We’ve recently posted a few articles about security interests, and how they can be used work to mitigate or eliminate a business’s credit risk. I posted a brief general overview of security interests last week, and Seth followed up with a post describing UCC liens and how they create security interests for parties in circumstances where a mechanics lien is not available. In order to gain the advantages of a UCC lien, and the advantages of being a secured creditor are numerous, it is essential to craft a valid, binding, and appropriate security agreement.
A security agreement is a contract between the creditor and the debtor in a secured transaction that governs the rights of each party with respect to the secured property (collateral). Certain specific requirements are required for the security agreement to form the foundation for a valid security interest, namely 1) it must be signed, 2) it must clearly state that a security interest is intended, and 3) it must contain a sufficient description of the collateral subject to the security interest.
These three components of are mandatory requirements of proper security agreement, without them the creditor may not have a valid and enforceable security interest in the property subject to the agreement.
A security agreement does not need to be a complex legal document
While the content requirements are fairly stringent, the formal requirements are not. A security agreement does not need to be a complex legal document full of phrases that make little sense. As long as the content is there, the security agreement is likely valid. While the three requirements outlined above constitute the information that must be included for a proper security agreement, they may not constitute the information that should be included. A claimant may wish to include a clause specifically stating that a UCC financing statement may be filed with respect to the described collateral. This clause allows the UCC lien to be filed (perfected) without getting an additional signature from the debtor. Other information to be included on the document should be balanced between the information or restrictions that the creditor deems necessary or preferable, and concerns that the debtor would find the language too off-putting so as not to agree to grant the security interest in the first place. In practice, the creditor has more leverage in this situation and, provided the language is not truly too onerous, should be able to include most of the language desired in the security agreement.
Since a security agreement is a contract between the parties that governs the rights and responsibilities with respect to the collateral, any rule concerning the collateral should be included in the agreement. For example, a creditor may require the debtor to use or refrain from using the collateral in certain specific ways, require the collateral to be kept in a specific location, require the collateral to be kept insured, and so on.
As outlined above, there are certain requirements necessary for a proper security agreement.
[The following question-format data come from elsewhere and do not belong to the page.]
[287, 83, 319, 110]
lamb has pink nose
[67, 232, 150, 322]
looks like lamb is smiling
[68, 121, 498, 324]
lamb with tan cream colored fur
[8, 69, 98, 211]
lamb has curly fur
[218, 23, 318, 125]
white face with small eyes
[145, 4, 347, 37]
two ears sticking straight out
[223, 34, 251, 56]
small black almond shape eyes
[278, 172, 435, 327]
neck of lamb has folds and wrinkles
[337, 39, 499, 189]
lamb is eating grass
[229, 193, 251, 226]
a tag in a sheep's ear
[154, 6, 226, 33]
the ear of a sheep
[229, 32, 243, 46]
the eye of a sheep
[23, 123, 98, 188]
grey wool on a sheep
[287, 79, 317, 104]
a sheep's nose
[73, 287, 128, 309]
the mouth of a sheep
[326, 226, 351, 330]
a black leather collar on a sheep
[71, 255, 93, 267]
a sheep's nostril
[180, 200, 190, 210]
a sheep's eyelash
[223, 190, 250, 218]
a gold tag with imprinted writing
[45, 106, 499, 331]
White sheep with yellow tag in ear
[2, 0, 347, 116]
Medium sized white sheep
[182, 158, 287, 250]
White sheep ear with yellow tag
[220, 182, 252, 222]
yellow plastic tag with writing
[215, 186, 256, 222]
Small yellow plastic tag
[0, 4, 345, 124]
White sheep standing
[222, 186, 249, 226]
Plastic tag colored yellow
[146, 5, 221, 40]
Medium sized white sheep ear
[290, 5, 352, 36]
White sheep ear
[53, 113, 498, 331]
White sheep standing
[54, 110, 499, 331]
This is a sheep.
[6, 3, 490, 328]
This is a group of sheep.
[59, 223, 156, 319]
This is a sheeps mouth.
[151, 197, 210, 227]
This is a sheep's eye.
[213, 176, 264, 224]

A signature of the debtor, and the owner of the collateral if the owner is different party, must sign the security agreement in order for the security agreement to be effective. This is obviously important, and it is a strict rule. Special care should be taken to ensure that the name of the debtor (and owner if applicable) are correct – it is not unheard of for security agreements to be invalidated if the name of the debtor is not correct. While this seems to be obvious, and hard to get incorrect since the debtor must sign the document, it can be tricky. If the debtor is a corporation or other business entity, the actual name may be something different that the name under which they are doing business.
The security agreement is a document that serves as the foundation of a security interest in property, and must be agreed to by the parties. Because of this, it may seem obvious that the grant of a security interest is intended by the parties to the document. This statement should be as specific as possible. While it is not necessarily true that exactly specific wording is required, it is easiest to comply with this requirement by including the language that the debtor “grants a security interest in” the property described in the agreement. This wording is sufficiently clear to confirm the intent of granting a security interest in the property.
the property subject to the security agreement must be described sufficiently to identify it
Finally, the property subject to the security agreement must be described sufficiently to identify it. A complete a description as possible is the goal here. Clearly, the more descriptive the description, the better chance that the description is descriptive enough. For vehicles and other similar equipment, a serial number or VIN would be sufficient to identify the property, although I would also include make, model, and year. For collateral such as inventory, it is likely that a general inventory list would be sufficient without further detail, but the further one strays from actual concrete descriptions of the actual property to be collateralized the more open the description is to challenge.
Security interests are very useful tools in mitigating or eliminating credit risks. For parties not entitled to involuntary liens, the filing of a UCC financing statement to perfect a voluntary lien may be a good option.